MADE: Masked Autoencoder for Distribution Estimation

Published 12 Feb 2015 in cs.LG, cs.NE, and stat.ML | (1502.03509v2)

Abstract: There has been a lot of recent interest in designing neural network models to estimate a distribution from a set of examples. We introduce a simple modification for autoencoder neural networks that yields powerful generative models. Our method masks the autoencoder's parameters to respect autoregressive constraints: each input is reconstructed only from previous inputs in a given ordering. Constrained this way, the autoencoder outputs can be interpreted as a set of conditional probabilities, and their product, the full joint probability. We can also train a single network that can decompose the joint probability in multiple different orderings. Our simple framework can be applied to multiple architectures, including deep ones. Vectorized implementations, such as on GPUs, are simple and fast. Experiments demonstrate that this approach is competitive with state-of-the-art tractable distribution estimators. At test time, the method is significantly faster and scales better than other autoregressive estimators.

Abstract PDF Upgrade to Chat

Citations (824)

View on Semantic Scholar

Summary

The paper introduces MADE, a masked autoencoder that enforces autoregressive constraints to enable robust density estimation.
It employs strategic masking in the autoencoder layers to ensure valid probabilistic modeling while sharing parameters for efficiency.
Empirical evaluations on datasets like DNA and Binarized MNIST show competitive improvements in negative log-likelihood compared to existing models.

MADE: Masked Autoencoder for Distribution Estimation

Introduction

The paper "MADE: Masked Autoencoder for Distribution Estimation" by Germain et al. introduces the Masked Autoencoder for Distribution Estimation (MADE) framework, which is a novel approach to density estimation in machine learning. MADE provides a robust and efficient method for autoregressive modelling using the principle of masking to enforce autoregressive constraints within autoencoders. The authors represent a collaboration between Université de Sherbrooke, Google DeepMind, and the University of Edinburgh.

Methodology

The key innovation in MADE lies in its ability to serve as an autoregressive model while leveraging the computational advantages of autoencoders. The authors modify the traditional autoencoder by incorporating masks that nullify specific connections within the neural network. This masking ensures that the model adheres to autoregressive properties: the prediction of each variable depends only on the preceding variables in a specified ordering.

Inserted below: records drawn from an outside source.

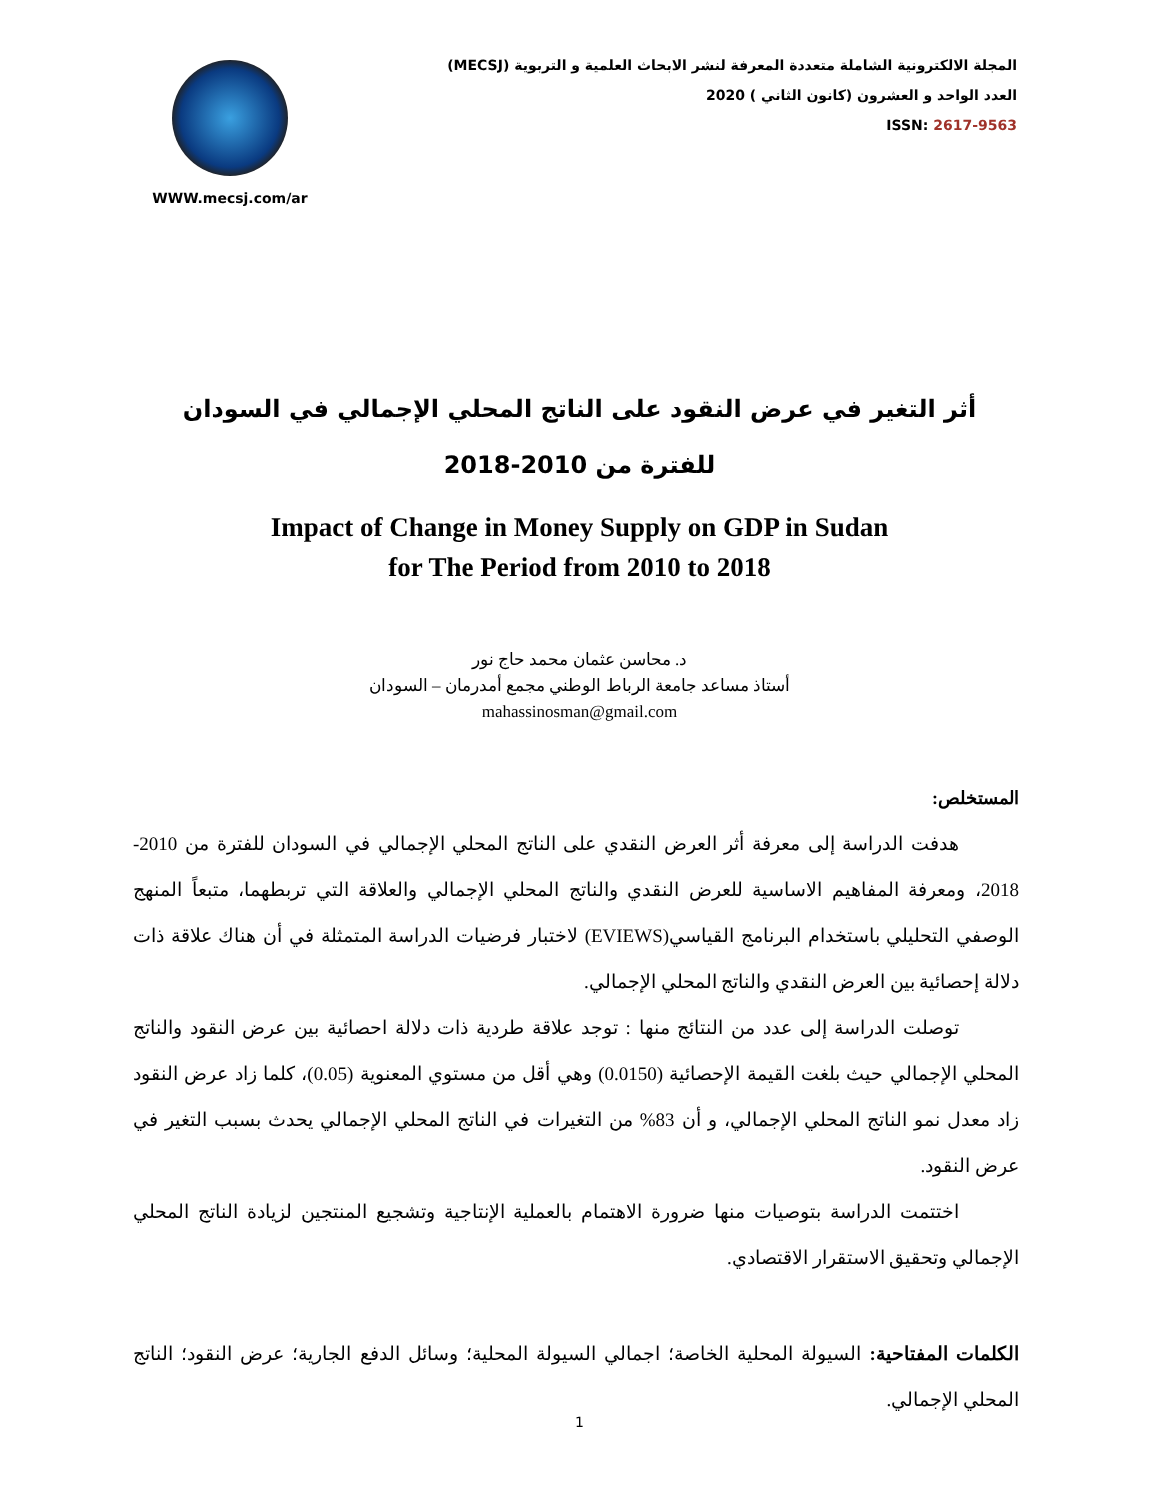WWW.mecsj.com/ar
المجلة الالكترونية الشاملة متعددة المعرفة لنشر الابحاث العلمية و التربوية (MECSJ)
العدد الواحد و العشرون (كانون الثاني ) 2020
ISSN: 2617-9563
أثر التغير في عرض النقود على الناتج المحلي الإجمالي في السودان
للفترة من 2010-2018
Impact of Change in Money Supply on GDP in Sudan
for The Period from 2010 to 2018
د. محاسن عثمان محمد حاج نور
أستاذ مساعد جامعة الرباط الوطني مجمع أمدرمان – السودان
mahassinosman@gmail.com
المستخلص:
هدفت الدراسة إلى معرفة أثر العرض النقدي على الناتج المحلي الإجمالي في السودان للفترة من 2010-2018، ومعرفة المفاهيم الاساسية للعرض النقدي والناتج المحلي الإجمالي والعلاقة التي تربطهما، متبعاً المنهج الوصفي التحليلي باستخدام البرنامج القياسي(EVIEWS) لاختبار فرضيات الدراسة المتمثلة في أن هناك علاقة ذات دلالة إحصائية بين العرض النقدي والناتج المحلي الإجمالي.
توصلت الدراسة إلى عدد من النتائج منها : توجد علاقة طردية ذات دلالة احصائية بين عرض النقود والناتج المحلي الإجمالي حيث بلغت القيمة الإحصائية (0.0150) وهي أقل من مستوي المعنوية (0.05)، كلما زاد عرض النقود زاد معدل نمو الناتج المحلي الإجمالي، و أن 83% من التغيرات في الناتج المحلي الإجمالي يحدث بسبب التغير في عرض النقود.
اختتمت الدراسة بتوصيات منها ضرورة الاهتمام بالعملية الإنتاجية وتشجيع المنتجين لزيادة الناتج المحلي الإجمالي وتحقيق الاستقرار الاقتصادي.
الكلمات المفتاحية: السيولة المحلية الخاصة؛ اجمالي السيولة المحلية؛ وسائل الدفع الجارية؛ عرض النقود؛ الناتج المحلي الإجمالي.
1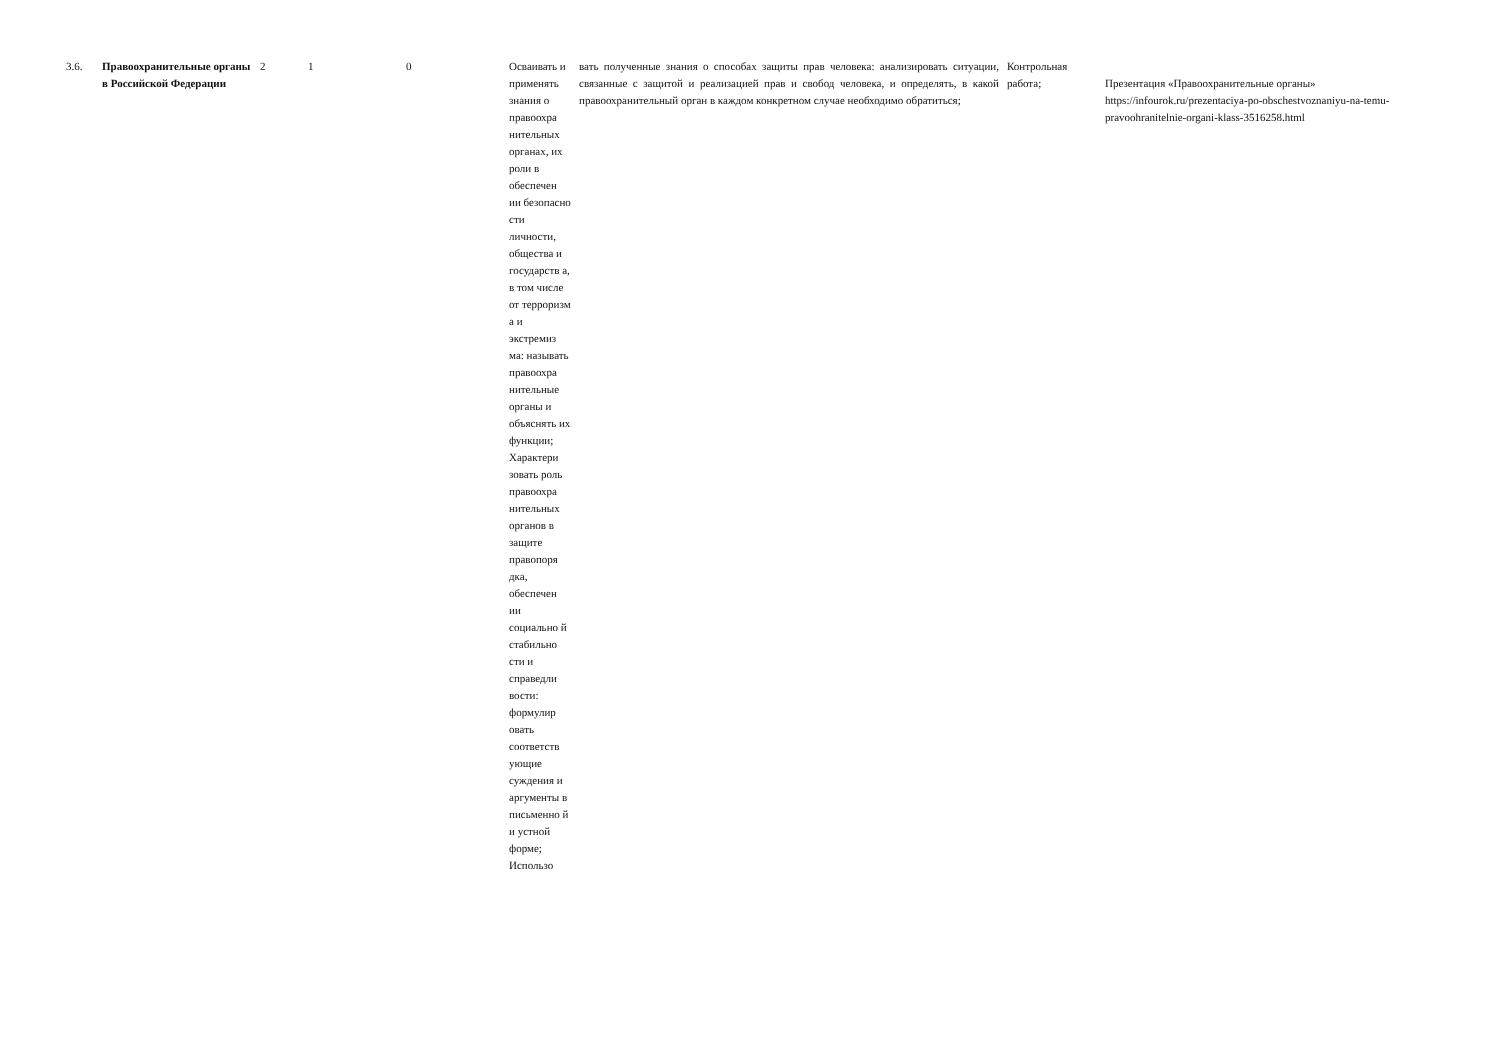| 3.6. | Правоохранительные органы в Российской Федерации | 2 | 1 | 0 | Осваивать и применять знания о правоохра нительных органах, их роли в обеспечен ии безопасно сти личности, общества и государств а, в том числе от терроризм а и экстремиз ма: называть правоохра нительные органы и объяснять их функции; Характери зовать роль правоохра нительных органов в защите правопоря дка, обеспечен ии социально й стабильно сти и справедли вости: формулир овать соответств ующие суждения и аргументы в письменно й и устной форме; Использо | вать полученные знания о способах защиты прав человека: анализировать ситуации, связанные с защитой и реализацией прав и свобод человека, и определять, в какой правоохранительный орган в каждом конкретном случае необходимо обратиться; | Контрольная работа; | Презентация «Правоохранительные органы» https://infourok.ru/prezentaciya-po-obschestvoznaniyu-na-temu-pravoohranitelnie-organi-klass-3516258.html |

Three main contributions are highlighted:

Masked Connections: The introduction of masks in the autoencoder's connections enforces autoregressive constraints, ensuring that the model remains a valid probabilistic graphical model.
Parameter Efficiency: MADE shares parameters across different autoregressive factorizations, which leads to a reduction in the number of parameters compared to other models like the fully visible sigmoid belief networks (FVSBNs).
Scalability: The model retains the computational efficiency of autoencoders, making it easily scalable to high-dimensional data.

Results

The performance of MADE is evaluated on several benchmark datasets, including Adult, Connect4, DNA, Mushrooms, NIPS-0-12, Ocr-letters, RCV1, Web, and Binarized MNIST. The central metric used for evaluation is the negative log-likelihood (NLL).

Notable results include:

On the DNA dataset, MADE with mask sampling achieved an NLL of 79.66 compared to EoNADE's 82.31.
For binarized MNIST, different configurations of MADE (with varying hidden layers and mask counts) demonstrated superior performance. Specifically, MADE with two hidden layers and 32 masks obtained an NLL of 86.64, outperforming configurations with fewer masks and hidden layers.

Implications

The practical implications of MADE are significant for density estimation in unsupervised learning tasks. It provides a tool for probabilistic modeling that is both parameter-efficient and computationally scalable. This makes it applicable to a wide array of real-world datasets, particularly those with high dimensionality.

Theoretically, MADE's approach of utilizing masks to enforce autoregressive properties within autoencoders is an innovative contribution to the field of generative models. It bridges the gap between the computational efficiency of autoencoders and the structural validity of autoregressive models.

Future Work

Potential future developments inspired by MADE could include:

Extending the framework to handle other types of data distributions and exploring its applications in different domains such as natural language processing and image generation.
Investigating the integration of MADE with other generative modeling techniques like VAEs and GANs to further improve performance and scalability.

Conclusion

MADE represents an advanced method for distribution estimation, distinguishing itself by combining the autoregressive model framework with the computational efficiency of autoencoders through innovative use of masking. The compelling numerical results and theoretical contributions suggest that MADE is a valuable tool for the machine learning community, with promising avenues for future research and application.